ASSIGNMENT
Retype, word for word, every line from the one holding "Ben Westbeech-There Is More To Life Than" through the one holding "blueprint that was" in the entries below, both included, and only those lines.

RECORDS FOR THE TASK
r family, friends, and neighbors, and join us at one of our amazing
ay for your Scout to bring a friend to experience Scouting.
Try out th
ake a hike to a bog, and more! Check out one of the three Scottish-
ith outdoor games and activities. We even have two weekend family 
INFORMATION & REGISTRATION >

...

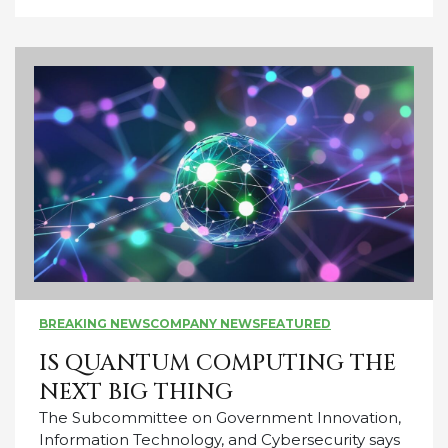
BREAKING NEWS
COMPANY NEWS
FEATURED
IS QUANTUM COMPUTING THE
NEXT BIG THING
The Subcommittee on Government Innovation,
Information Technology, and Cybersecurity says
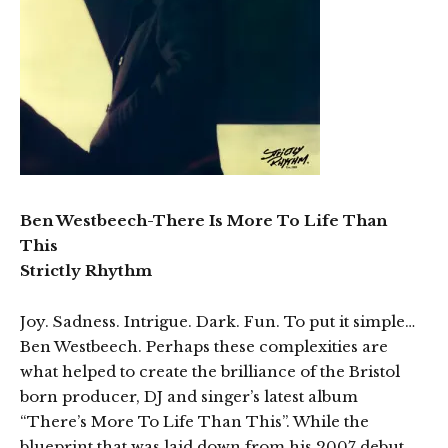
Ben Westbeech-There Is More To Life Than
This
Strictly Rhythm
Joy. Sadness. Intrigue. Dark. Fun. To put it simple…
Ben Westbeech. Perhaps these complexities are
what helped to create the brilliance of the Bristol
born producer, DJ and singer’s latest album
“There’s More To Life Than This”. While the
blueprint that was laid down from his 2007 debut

EXPECTED ANSWER
Ben Westbeech-There Is More To Life Than
This
Strictly Rhythm
Joy. Sadness. Intrigue. Dark. Fun. To put it simple…
Ben Westbeech. Perhaps these complexities are
what helped to create the brilliance of the Bristol
born producer, DJ and singer’s latest album
“There’s More To Life Than This”. While the
blueprint that was laid down from his 2007 debut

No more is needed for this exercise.